This column first appeared in LA Progressive on March 11 and has been updated and is reprinted with permission.
By Barry Fagin
Can non-Christians serve in the military? Should they be allowed to? If they die in combat, should their sacrifice be honored?
Does America’s military fight for Jesus? Allah? Moses? Joseph Smith, perhaps? Are America’s soldiers sworn to defend the bible? The Koran? The Book of Mormon?
Last October, the town of Monument, Colo., dedicated a memorial to veterans in the town cemetery. Given how many veterans are buried there, this makes sense. What doesn’t make sense is the inscription, well-known in fundamentalist circles: “Only two defining forces have ever offered to die for you: Jesus Christ and the American Soldier; one died for your soul, the other died for your freedom.”

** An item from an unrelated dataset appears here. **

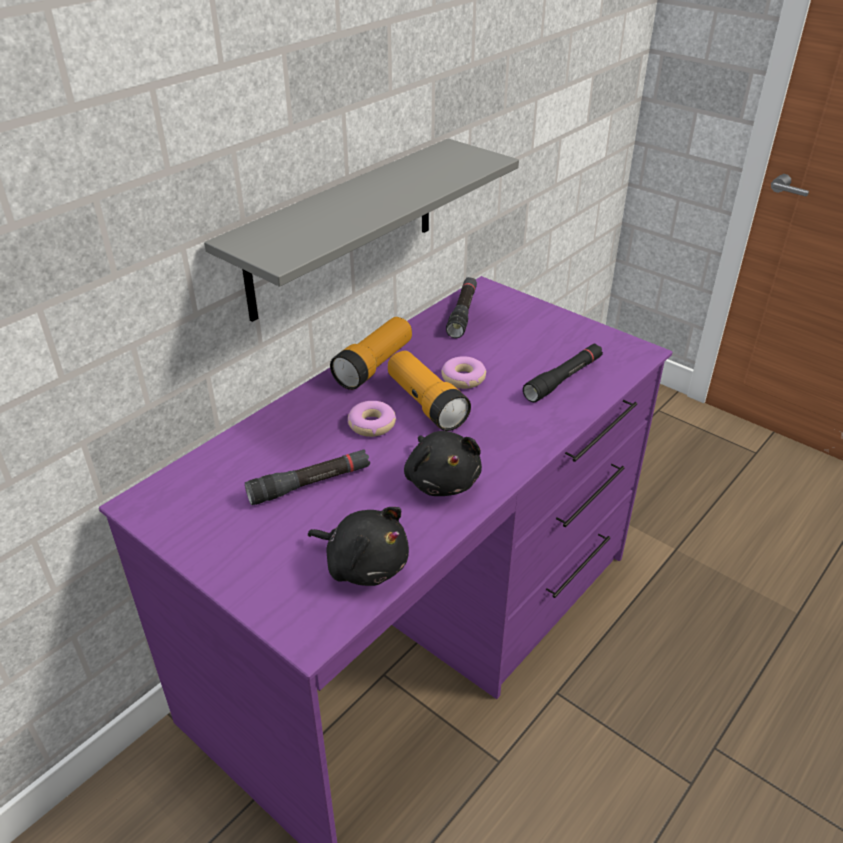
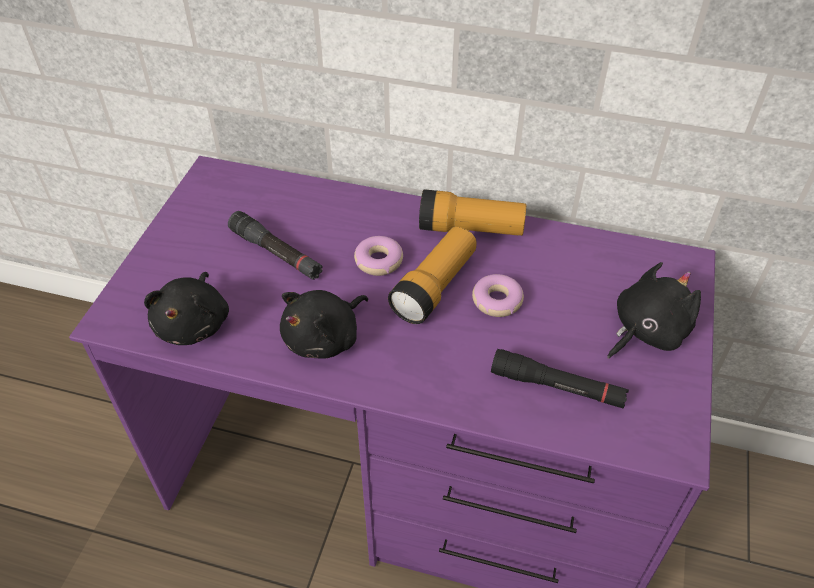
camera: 65 degrees right, 10 degrees up
grey shelf [204,138,519,322] -> none
black flashlight [446,277,477,338] -> none
none -> black plush toy [607,262,701,359]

The cemetery memorial is, I believe, deeply and profoundly offensive to all non-Christians buried there. I’m confident it offends some Christians, as well. But even if everyone buried in that cemetery is Christian, what does the memorial say to non-Christians who have lost loved ones in uniform? No need to ask. Jewish War Veterans of the USA has already called for the memorial’s removal.
Also, the memorial features the copyrighted logos of America’s armed services. These are specifically forbidden by Department of Defense Instruction 5535.12 to be used “for any purpose intended to promote religious beliefs (including non-belief).”
The memorial is simply unconstitutional. It is a blatant government endorsement of a specific sect of a specific religion on government land. You cannot enter the cemetery without passing by it.
This memorial was an Eagle Scout project. I know many Eagle Scouts and their parents, all of them awesome.
I’m sure this young man is awesome, too. Unfortunately, every single adult involved in the approval and execution of this project failed him badly.
When the Military Religious Freedom Foundation (MRFF) claimed it would file suit against the town of Monument because of the memorial, the town claims to have sold the land on which the memorial was built to the family of the Eagle Scout, making it a matter that, supposedly, no longer concerns the town.
Even if this were true, the problem of illegal use of trademarked Department of Defense logos remains completely unaffected. Additionally, such a transfer would require that the land be completely maintained by the family in perpetuity, and a sign prominently displayed indicated that the memorial is private and is in no way endorsed by the town. And, of course, it would need to have been sold to the family at fair market value. We do not yet have any evidence any of this has happened or will happen.
In fact, there is good reason to believe what the town has done is something different and equally problematic. For the land to truly have been sold, it needs to be conveyed to the family “in fee simple,” a fact which would be recorded on the deed. Since the town has not publicized the documents pertaining to the alleged sale, as yet we have no way of knowing if this is in fact what the town has done.
What is far more likely is that the town has cooked up some scheme involving the sale of burial plots, either of equivalent size to the land around the memorial, or possibly but less likely, located on the grounds of the memorial itself. Even if we grant the tenuous assumption that family members will eventually buried on the memorial site (if you would see it, you’d see how unlikely that is), all the town has sold to the family is the right to be buried there. The land would still be owned by the town.
We will not know the truth until the town of Monument is compelled to provide all documents pertaining to the alleged transaction, either through the Colorado Open Records Act or through legal action.
Sadly, I suspect doing right by the law was not the town’s primary purpose. What this ruse has accomplished is the widespread conviction among consumers of evangelical Christian media that those of us who are opposed to this chicanery are vilifying an Eagle Scout who honored the service of his family and other veterans with a completely legal memorial on private land. That is patently untrue.
But in our modern culture wars, truth takes a back seat to faith.
Barry Fagin is an ACLU National Civil Liberties Award winner and a recipient of the Thomas Jefferson Award from the Military Religious Freedom Foundation.